= Work instructions =
(a) For each statement, state yes or no on whether it agrees with the Balochistan passage, and quote the words of the passage that decide it. (i) The military has controlled Balochistan since 2004. (ii) Quetta hosts the Pakistan army's XII Corps. (iii) Foreign journalists can move about Balochistan without interference.
(b) Pick up the Balochistan passage after its last sentence and continue it in the same voice.

= Document extract =
The impunity with which the anti-Shia death squads, invariably of a virulently mutated Deobandi denomination, operate in Balochistan smacks not of state failure but the complicity of elements within the state. It is simply not possible for any terrorist group to plan, train, rehearse and execute these barbaric attacks and then disappear into thin air after the assault without the Pakistan’s ubiquitous intelligence apparatus not knowing. Balochistan has been under the military’s heel since 2004 when the former dictator, General Pervez Musharraf, launched a military operation that quickly turned into a dirty war against the Baloch separatists. The whole province is teeming with uniformed men and the spooks and their touts. Quetta, as I have noted before, is a garrison city with a relatively simple grid and is home to the Pakistan army’s XII Corps, the Inter-Services Intelligence’s (ISI’s) regional headquarters, the Balochistan Frontier Corps, a major army selection and recruitment centre, the army’s prestigious Command and Staff College and the Pakistan air force base, Samungli.
Add to this the presence of the Afghan Taliban’s Quetta Shura, which the Pakistani establishment guards to the extent that Balochistan and especially Quetta are a no-go area for foreign, especially US, diplomats and officials. Foreign journalists are either not allowed into Balochistan lest they snoop around the Quetta Shura or, when permitted, they are persistently followed and hounded by intelligence operatives and, in worst cases, beaten up like the New York Times correspondent and author Carlotta Gall was.

Dataset excerpts:

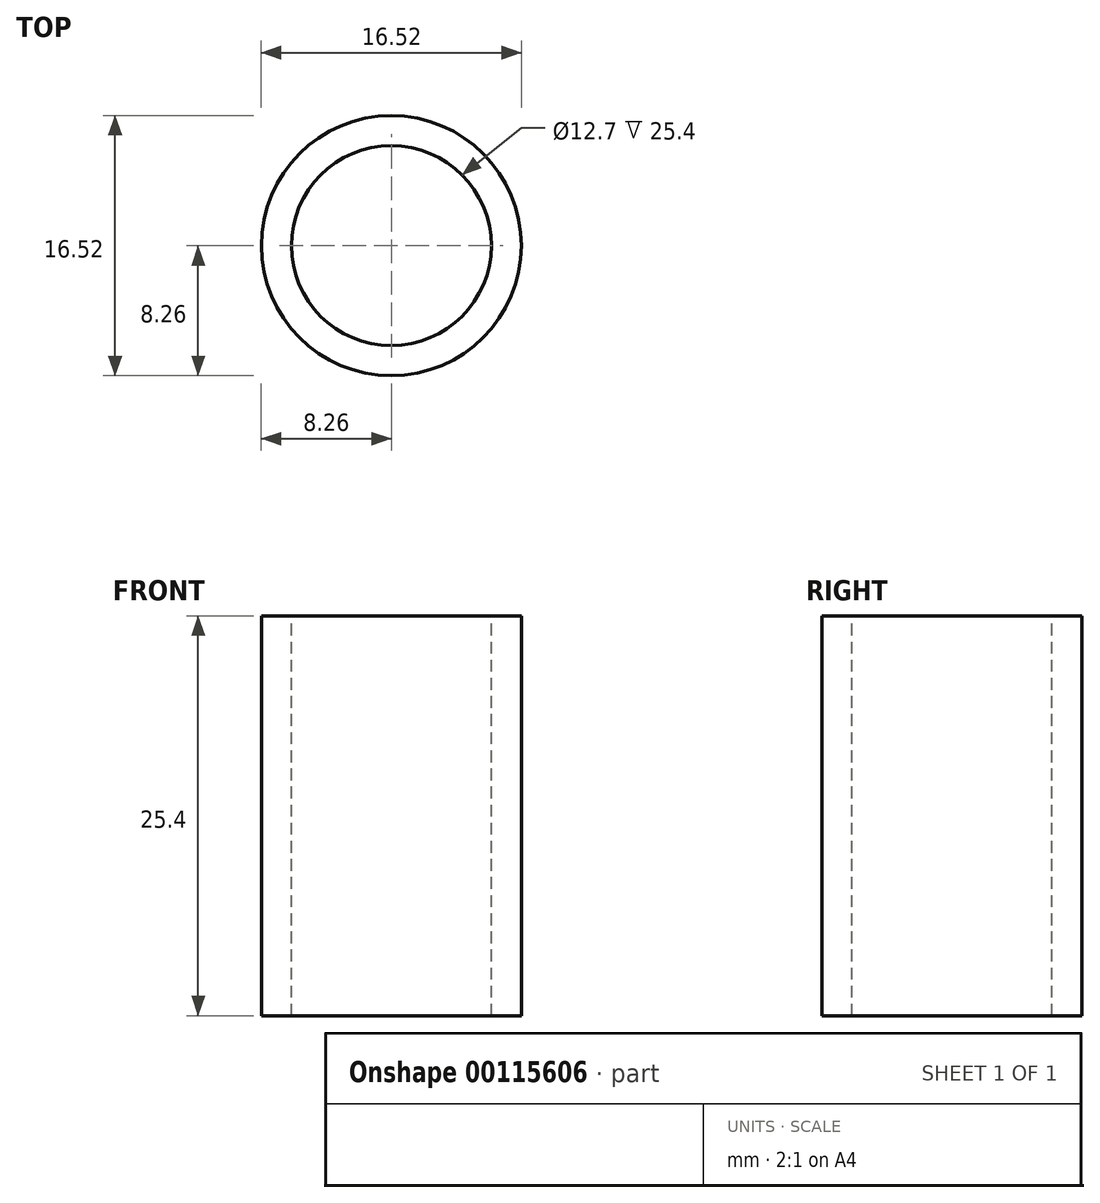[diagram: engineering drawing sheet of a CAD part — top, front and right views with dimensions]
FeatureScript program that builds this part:
annotation { "Feature Type Name" : "Feature", "Feature Type Description" : "" }
export const myFeature = defineFeature(function(context is Context, id is Id, definition is map)
    precondition{}
    {
        {
            var Q0;
            Q0=qCreatedBy(makeId("Top.planeOp"),FACE);
            var sketch = newSketch(context, id + "F0", { "sketchPlane" : qUnion([Q0])});
            skCircle(sketch, "E0", {"center": v(0, 0) * mm, "radius": 8.26 * mm});
            skSolve(sketch);
        }
        {
            var Q0;
            Q0=makeQuery(id+"F0.imprint","IMPRINT",FACE,{"disambiguationData":[TD([[makeQuery(id+"F0.imprint","IMPRINT",EDGE,{"derivedFrom":sQuery(id+"F0.wireOp",EDGE,"E0")}),1.0]])]});
            extrude(context, id + "F1", {"entities" : qUnion([Q0]), "depth" : 25.4 * mm});
        }
        {
            var Q0;
            Q0=makeQuery(id+"F1.opExtrude","CAP_FACE",FACE,{"disambiguationData":[OSD([sQuery(id+"F0.wireOp",EDGE,"E0")])],"isStart":false});
            var sketch = newSketch(context, id + "F2", { "sketchPlane" : qUnion([Q0])});
            skPoint(sketch, "E1", {"position": v(0, 0) * mm});
            skSolve(sketch);
        }
        {
            var Q0;
            Q0=sQuery(id+"F2.wireOp",VERTEX,"E1");
            var Q1;
            Q1=makeQuery(id+"F1.opExtrude","SWEPT_BODY",BODY,{"disambiguationData":[OSD([sQuery(id+"F0.wireOp",EDGE,"E0")])]});
            hole(context, id + "F3", {"style" : HoleStyle.SIMPLE, "endStyle" : HoleEndStyle.THROUGH, "holeDiameter" : 12.7 * mm, "locations" : qUnion([Q0]), "scope" : qUnion([Q1]), "isTappedThrough" : true});
        }
    });
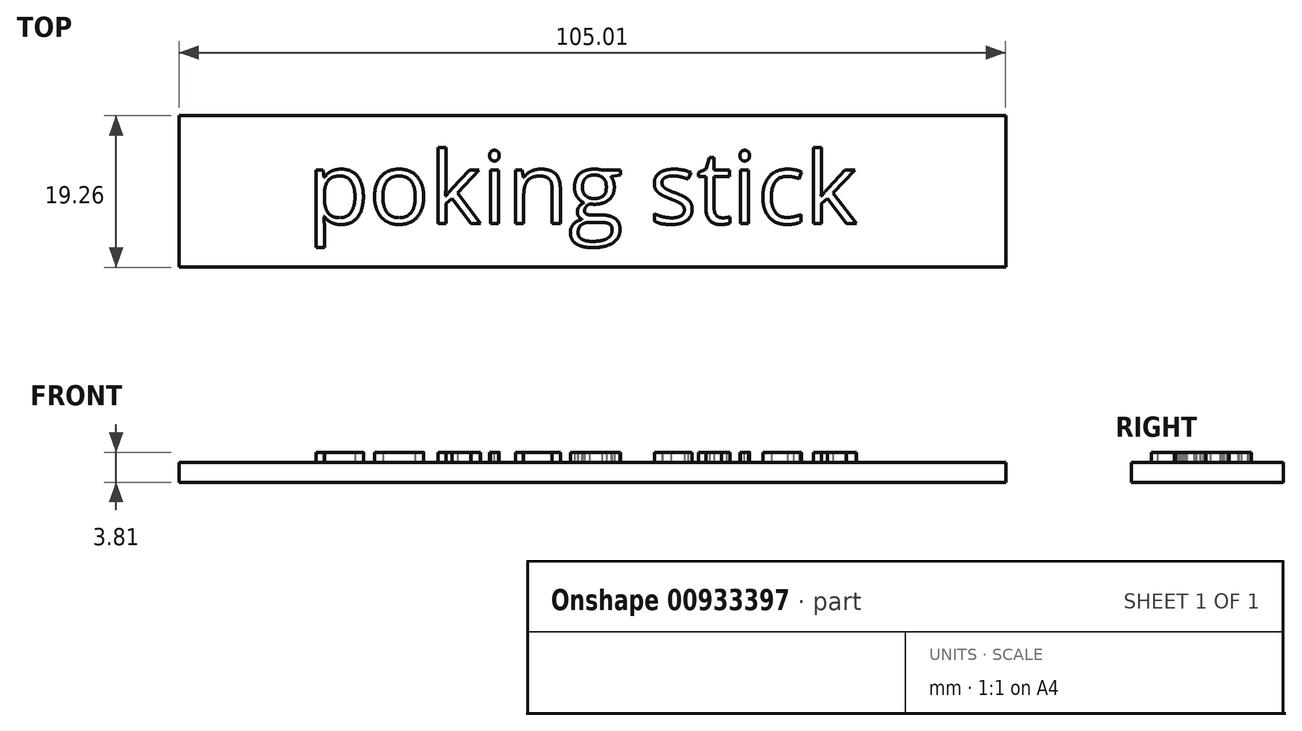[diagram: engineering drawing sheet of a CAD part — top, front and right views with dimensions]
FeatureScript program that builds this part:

= The replies =
(a)
(i) Yes: "Balochistan has been under the military’s heel since 2004"
(ii) Yes: "is home to the Pakistan army’s XII Corps"
(iii) No: "Foreign journalists are either not allowed into Balochistan lest they snoop around the Quetta Shura or, when permitted, they are persistently followed and hounded by intelligence operatives"

(b)
Still, a few years ago, LeJ operatives Usman Saifullah Kurd and Dawood Badini, who had admitted killing and masterminding the killings of the Shia Hazaras and Shafiq Rind of the anti-nationalist Baloch Mussalah Difaee Tanzeem (BMDT) were sprung from prison through what appeared to be an inside job.The overlap between the anti-Shia Hazara and anti-Baloch nationalist groups is more than coincidental. The security establishment continues to play a deadly game in Balochistan to counter the Baloch separatists. The key component of this game plan apparently is deploying the jihadist proxies to neutralise the Baloch militants as well as to pry away the initiative from the latter’s secular leadership. It is simply a replay of the Pakistani state’s policy to counter and contain the real and imagined Pashtun nationalist movement for (an independent) Pashtunistan. The immunity and impunity that anti-Shia jihadists enjoy is a quid pro quo for their anti-Baloch nationalist ‘services’.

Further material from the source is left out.